Copy the lines of the material below verbatim, from the line containing "這題其實與上面戈垂克的規則處" up to and including the line containing "海域蔓延與腥紅之月都是改變類".
─── SUPPLIED DATA
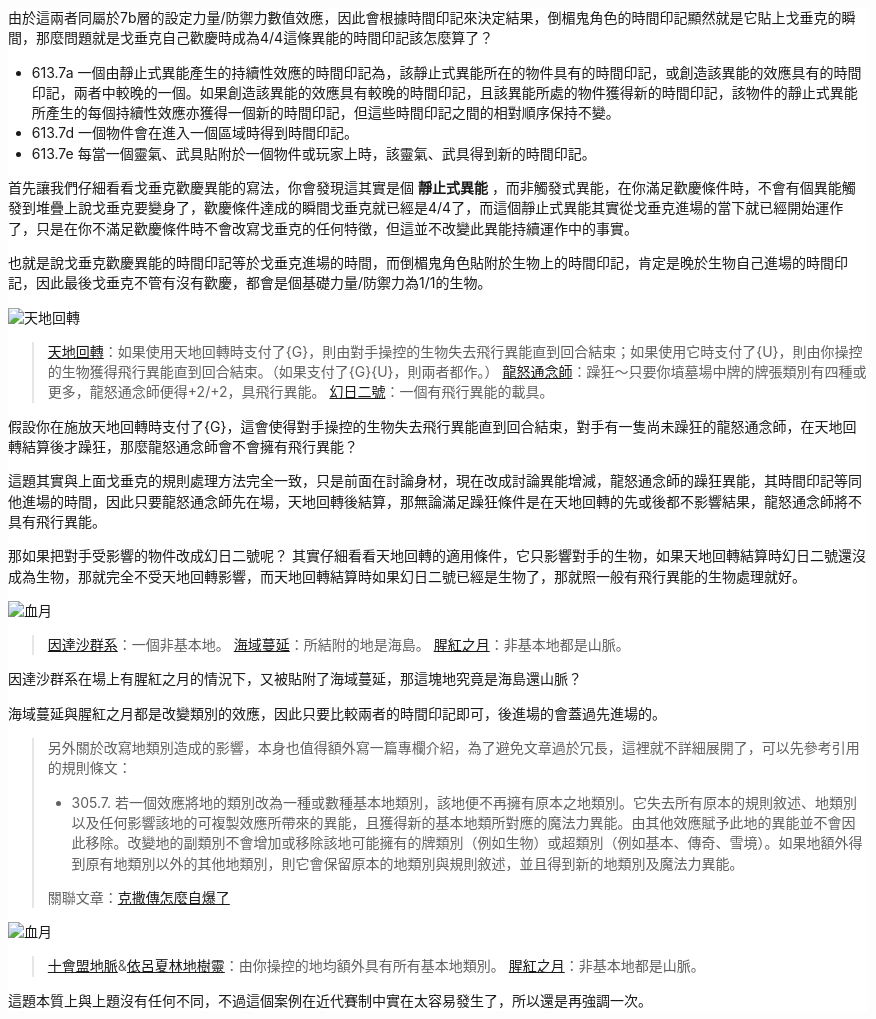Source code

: 由於這兩者同屬於7b層的設定力量/防禦力數值效應，因此會根據時間印記來決定結果，倒楣鬼角色的時間印記顯然就是它貼上戈垂克的瞬間，那麼問題就是戈垂克自己歡慶時成為4/4這條異能的時間印記該怎麼算了？

- 613.7a
  一個由靜止式異能產生的持續性效應的時間印記為，該靜止式異能所在的物件具有的時間印記，或創造該異能的效應具有的時間印記，兩者中較晚的一個。如果創造該異能的效應具有較晚的時間印記，且該異能所處的物件獲得新的時間印記，該物件的靜止式異能所產生的每個持續性效應亦獲得一個新的時間印記，但這些時間印記之間的相對順序保持不變。
- 613.7d
  一個物件會在進入一個區域時得到時間印記。
- 613.7e
  每當一個靈氣、武具貼附於一個物件或玩家上時，該靈氣、武具得到新的時間印記。

首先讓我們仔細看看戈垂克歡慶異能的寫法，你會發現這其實是個 **靜止式異能** ，而非觸發式異能，在你滿足歡慶條件時，不會有個異能觸發到堆疊上說戈垂克要變身了，歡慶條件達成的瞬間戈垂克就已經是4/4了，而這個靜止式異能其實從戈垂克進場的當下就已經開始運作了，只是在你不滿足歡慶條件時不會改寫戈垂克的任何特徵，但這並不改變此異能持續運作中的事實。

也就是說戈垂克歡慶異能的時間印記等於戈垂克進場的時間，而倒楣鬼角色貼附於生物上的時間印記，肯定是晚於生物自己進場的時間印記，因此最後戈垂克不管有沒有歡慶，都會是個基礎力量/防禦力為1/1的生物。

![天地回轉](https://i.postimg.cc/FNfyqVy2/image.png)

> [天地回轉](https://scryfall.com/card/eve/155/invert-the-skies)：如果使用天地回轉時支付了{G}，則由對手操控的生物失去飛行異能直到回合結束；如果使用它時支付了{U}，則由你操控的生物獲得飛行異能直到回合結束。（如果支付了{G}{U}，則兩者都作。）
> [龍怒通念師](https://scryfall.com/card/mh2/121/dragons-rage-channeler)：躁狂～只要你墳墓場中牌的牌張類別有四種或更多，龍怒通念師便得+2/+2，具飛行異能。
> [幻日二號](https://scryfall.com/card/nec/87/parhelion-ii)：一個有飛行異能的載具。

假設你在施放天地回轉時支付了{G}，這會使得對手操控的生物失去飛行異能直到回合結束，對手有一隻尚未躁狂的龍怒通念師，在天地回轉結算後才躁狂，那麼龍怒通念師會不會擁有飛行異能？

這題其實與上面戈垂克的規則處理方法完全一致，只是前面在討論身材，現在改成討論異能增減，龍怒通念師的躁狂異能，其時間印記等同他進場的時間，因此只要龍怒通念師先在場，天地回轉後結算，那無論滿足躁狂條件是在天地回轉的先或後都不影響結果，龍怒通念師將不具有飛行異能。

那如果把對手受影響的物件改成幻日二號呢？ 其實仔細看看天地回轉的適用條件，它只影響對手的生物，如果天地回轉結算時幻日二號還沒成為生物，那就完全不受天地回轉影響，而天地回轉結算時如果幻日二號已經是生物了，那就照一般有飛行異能的生物處理就好。

![血月](https://i.postimg.cc/mBHPGXPW/image.png)

> [因達沙群系](https://scryfall.com/card/iko/248/indatha-triome)：一個非基本地。
> [海域蔓延](https://scryfall.com/card/zen/70/spreading-seas)：所結附的地是海島。
> [腥紅之月](https://scryfall.com/card/2xm/118/blood-moon)：非基本地都是山脈。

因達沙群系在場上有腥紅之月的情況下，又被貼附了海域蔓延，那這塊地究竟是海島還山脈？

海域蔓延與腥紅之月都是改變類別的效應，因此只要比較兩者的時間印記即可，後進場的會蓋過先進場的。

> 另外關於改寫地類別造成的影響，本身也值得額外寫一篇專欄介紹，為了避免文章過於冗長，這裡就不詳細展開了，可以先參考引用的規則條文：
>
> - 305.7. 若一個效應將地的類別改為一種或數種基本地類別，該地便不再擁有原本之地類別。它失去所有原本的規則敘述、地類別以及任何影響該地的可複製效應所帶來的異能，且獲得新的基本地類所對應的魔法力異能。由其他效應賦予此地的異能並不會因此移除。改變地的副類別不會增加或移除該地可能擁有的牌類別（例如生物）或超類別（例如基本、傳奇、雪境）。如果地額外得到原有地類別以外的其他地類別，則它會保留原本的地類別與規則敘述，並且得到新的地類別及魔法力異能。
>
> 關聯文章：[克撒傳怎麼自爆了](https://guildmagesforum.tw/Saga-and-Moon/)

![血月](https://i.postimg.cc/fZkNdGKY/image.png)

> [十會盟地脈](https://scryfall.com/card/mkm/217/leyline-of-the-guildpact)&[依呂夏林地樹靈](https://scryfall.com/card/thb/169/dryad-of-the-ilysian-grove)：由你操控的地均額外具有所有基本地類別。
> [腥紅之月](https://scryfall.com/card/2xm/118/blood-moon)：非基本地都是山脈。

這題本質上與上題沒有任何不同，不過這個案例在近代賽制中實在太容易發生了，所以還是再強調一次。
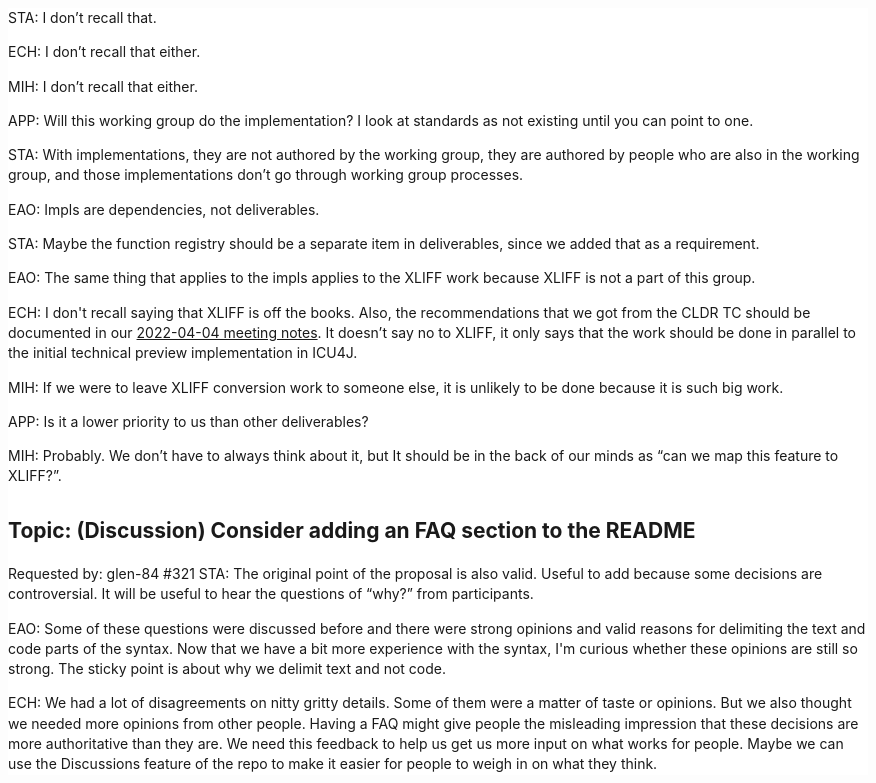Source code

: 
STA: I don’t recall that.


ECH: I don’t recall that either.


MIH: I don’t recall that either.


APP: Will this working group do the implementation? I look at standards as not existing until you can point to one.


STA: With implementations, they are not authored by the working group, they are authored by people who are also in the working group, and those implementations don’t go through working group processes.


EAO: Impls are dependencies, not deliverables.


STA: Maybe the function registry should be a separate item in deliverables, since we added that as a requirement.


EAO: The same thing that applies to the impls applies to the XLIFF work because XLIFF is not a part of this group.


ECH: I don't recall saying that XLIFF is off the books. Also, the recommendations that we got from the CLDR TC should be documented in our [2022-04-04 meeting notes](https://github.com/unicode-org/message-format-wg/blob/main/meetings/2022/notes-2022-04-04.md). It doesn’t say no to XLIFF, it only says that the work should be done in parallel to the initial technical preview implementation in ICU4J.


MIH: If we were to leave XLIFF conversion work to someone else, it is unlikely to be done because it is such big work.


APP: Is it a lower priority to us than other deliverables?


MIH: Probably. We don’t have to always think about it, but It should be in the back of our minds as “can we map this feature to XLIFF?”.


## Topic: (Discussion) Consider adding an FAQ section to the README
Requested by: glen-84
#321
STA: The original point of the proposal is also valid. Useful to add because some decisions are controversial. It will be useful to hear the questions of “why?” from participants.


EAO: Some of these questions were discussed before and there were strong opinions and valid reasons for delimiting the text and code parts of the syntax. Now that we have a bit more experience with the syntax, I'm curious whether these opinions are still so strong. The sticky point is about why we delimit text and not code.


ECH: We had a lot of disagreements on nitty gritty details. Some of them were a matter of taste or opinions. But we also thought we needed more opinions from other people. Having a FAQ might give people the misleading impression that these decisions are more authoritative than they are. We need this feedback to help us get us more input on what works for people. Maybe we can use the Discussions feature of the repo to make it easier for people to weigh in on what they think.
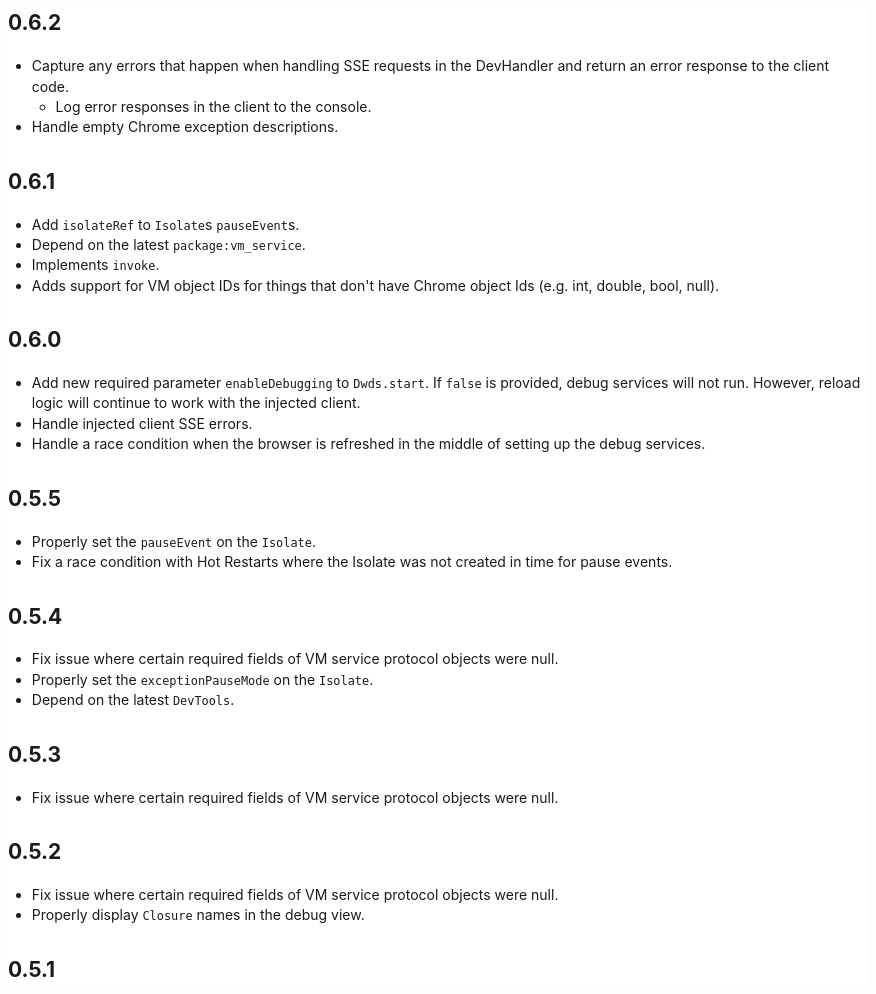 ## 0.6.2

- Capture any errors that happen when handling SSE requests in the DevHandler
  and return an error response to the client code.
  - Log error responses in the client to the console.
- Handle empty Chrome exception descriptions.

## 0.6.1

- Add `isolateRef` to `Isolate`s `pauseEvent`s.
- Depend on the latest `package:vm_service`.
- Implements `invoke`.
- Adds support for VM object IDs for things that don't have Chrome object Ids
  (e.g. int, double, bool, null).

## 0.6.0

- Add new required parameter `enableDebugging` to `Dwds.start`. If `false` is
  provided, debug services will not run. However, reload logic will continue
  to work with the injected client.
- Handle injected client SSE errors.
- Handle a race condition when the browser is refreshed in the middle of setting
  up the debug services.

## 0.5.5

- Properly set the `pauseEvent` on the `Isolate`.
- Fix a race condition with Hot Restarts where the Isolate was not created in
  time for pause events.

## 0.5.4

- Fix issue where certain required fields of VM service protocol objects were
  null.
- Properly set the `exceptionPauseMode` on the `Isolate`.
- Depend on the latest `DevTools`.

## 0.5.3

- Fix issue where certain required fields of VM service protocol objects were
  null.

## 0.5.2

- Fix issue where certain required fields of VM service protocol objects were
  null.
- Properly display `Closure` names in the debug view.

## 0.5.1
──────
[RESPONSE FOR THIS EXERCISE]:
這題其實與上面戈垂克的規則處理方法完全一致，只是前面在討論身材，現在改成討論異能增減，龍怒通念師的躁狂異能，其時間印記等同他進場的時間，因此只要龍怒通念師先在場，天地回轉後結算，那無論滿足躁狂條件是在天地回轉的先或後都不影響結果，龍怒通念師將不具有飛行異能。

那如果把對手受影響的物件改成幻日二號呢？ 其實仔細看看天地回轉的適用條件，它只影響對手的生物，如果天地回轉結算時幻日二號還沒成為生物，那就完全不受天地回轉影響，而天地回轉結算時如果幻日二號已經是生物了，那就照一般有飛行異能的生物處理就好。

![血月](https://i.postimg.cc/mBHPGXPW/image.png)

> [因達沙群系](https://scryfall.com/card/iko/248/indatha-triome)：一個非基本地。
> [海域蔓延](https://scryfall.com/card/zen/70/spreading-seas)：所結附的地是海島。
> [腥紅之月](https://scryfall.com/card/2xm/118/blood-moon)：非基本地都是山脈。

因達沙群系在場上有腥紅之月的情況下，又被貼附了海域蔓延，那這塊地究竟是海島還山脈？

海域蔓延與腥紅之月都是改變類別的效應，因此只要比較兩者的時間印記即可，後進場的會蓋過先進場的。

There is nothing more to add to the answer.